TASK DIRECTIONS ▸ Your job is to retype all of the data word for word, leaving every image out.

RECORDED DATA ▸
******************************

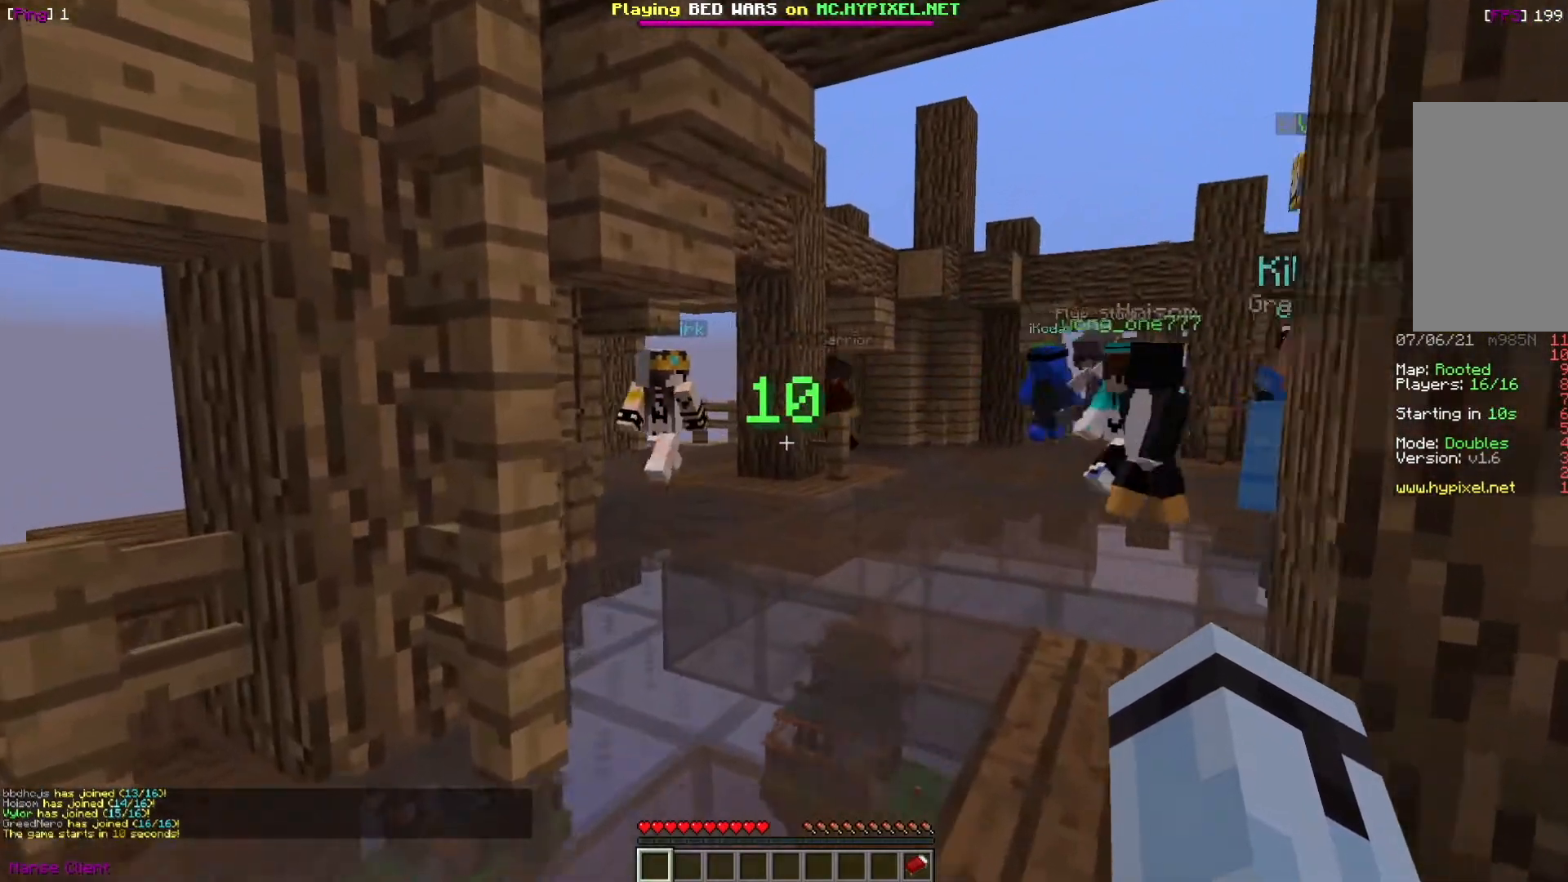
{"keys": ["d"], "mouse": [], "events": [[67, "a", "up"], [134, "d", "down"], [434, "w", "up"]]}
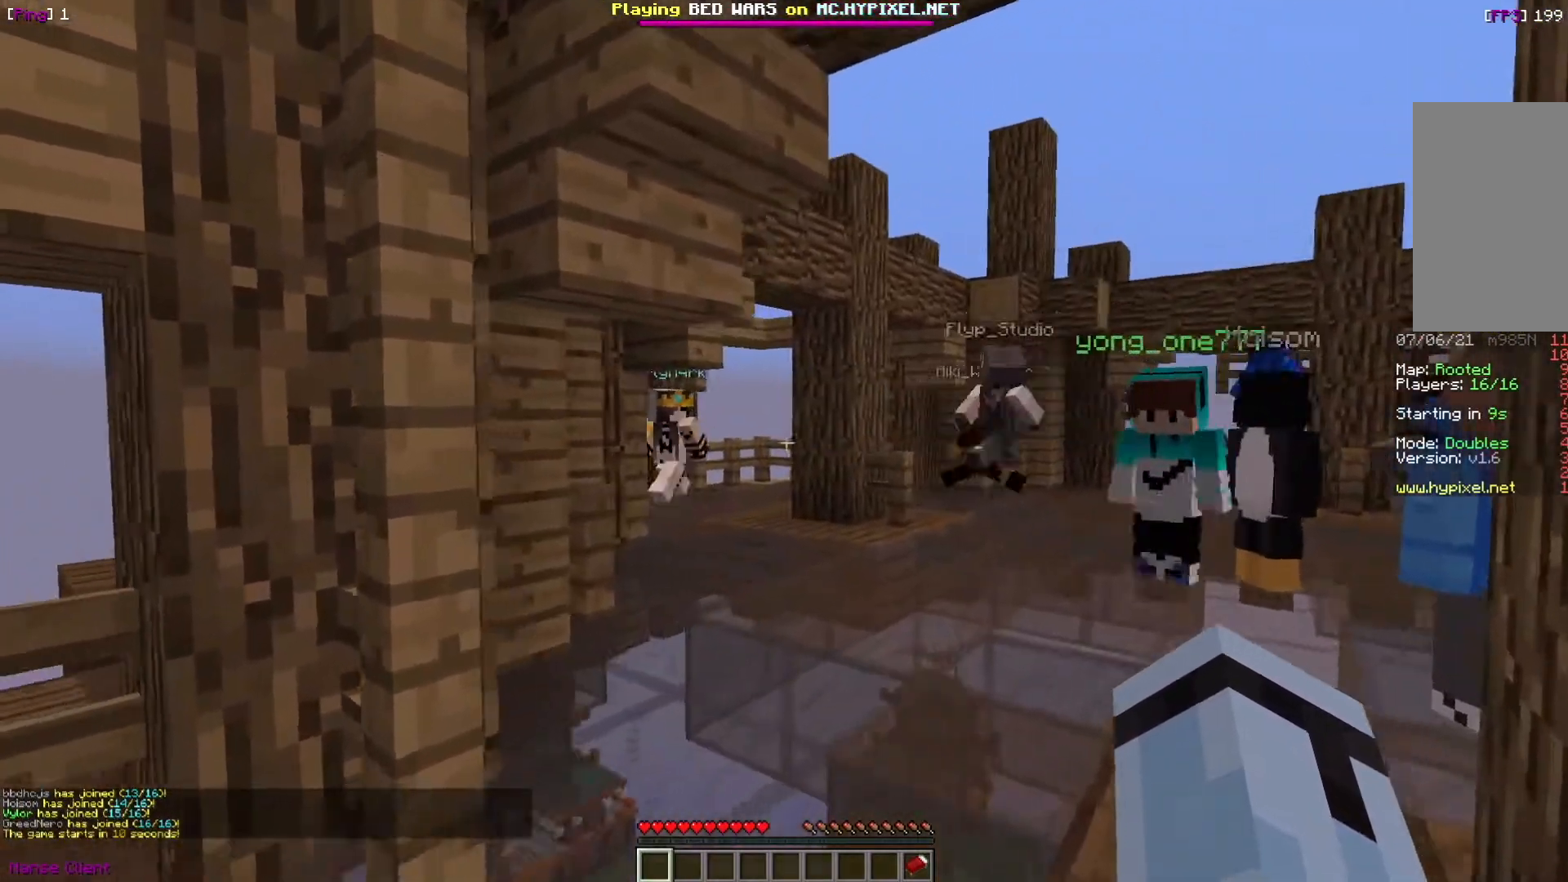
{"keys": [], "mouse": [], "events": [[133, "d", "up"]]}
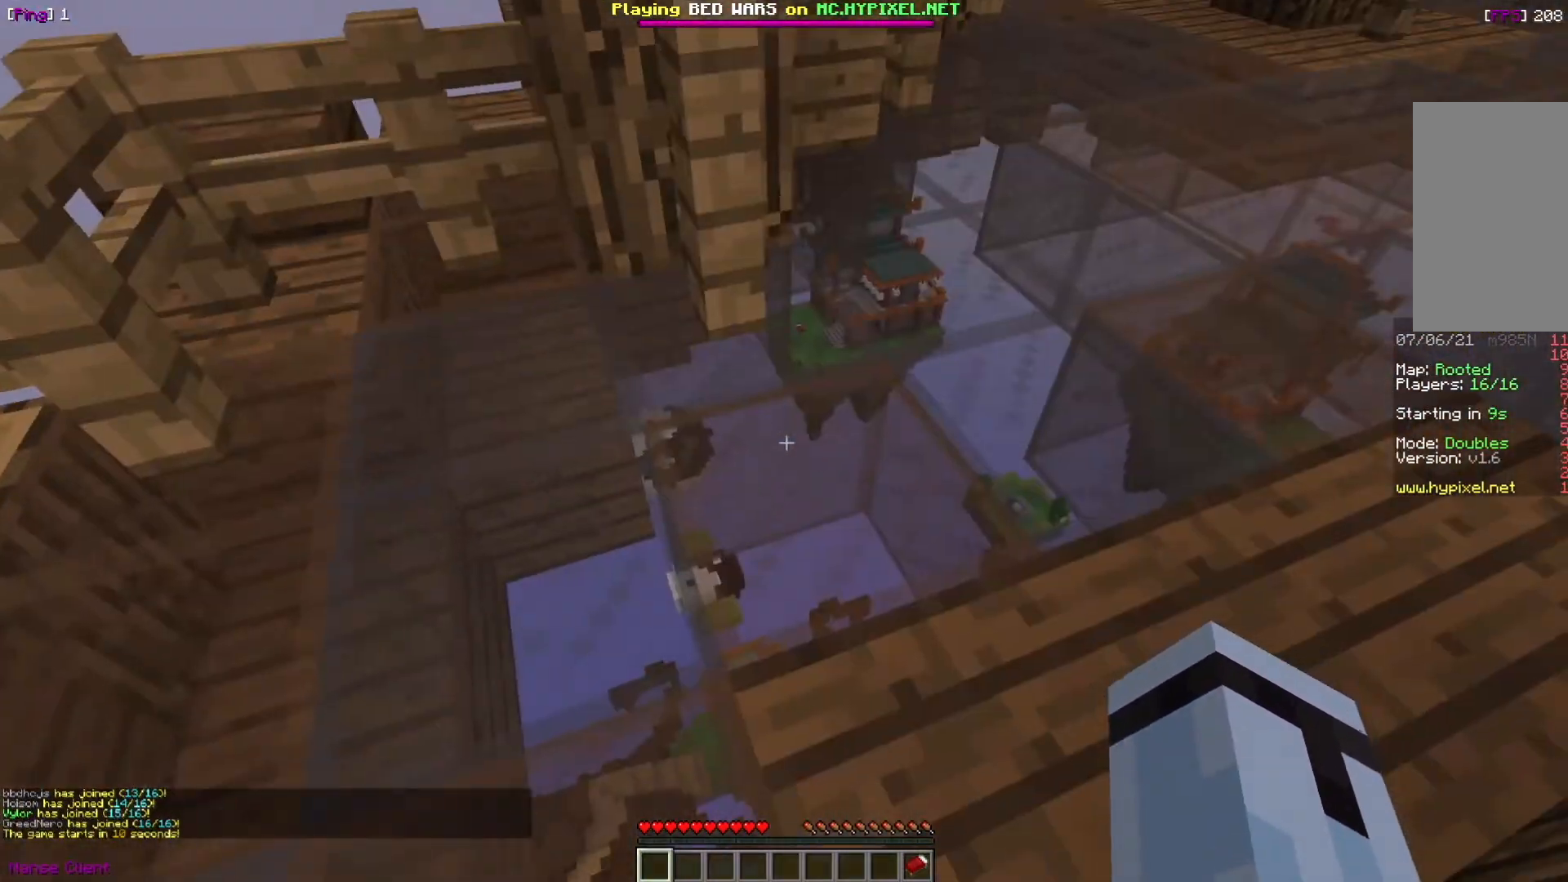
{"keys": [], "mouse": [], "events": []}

******************************

OUTPUT BELOW ▸
{"keys": ["d"], "mouse": [], "events": [[67, "a", "up"], [134, "d", "down"], [434, "w", "up"]]}
{"keys": [], "mouse": [], "events": [[133, "d", "up"]]}
{"keys": [], "mouse": [], "events": []}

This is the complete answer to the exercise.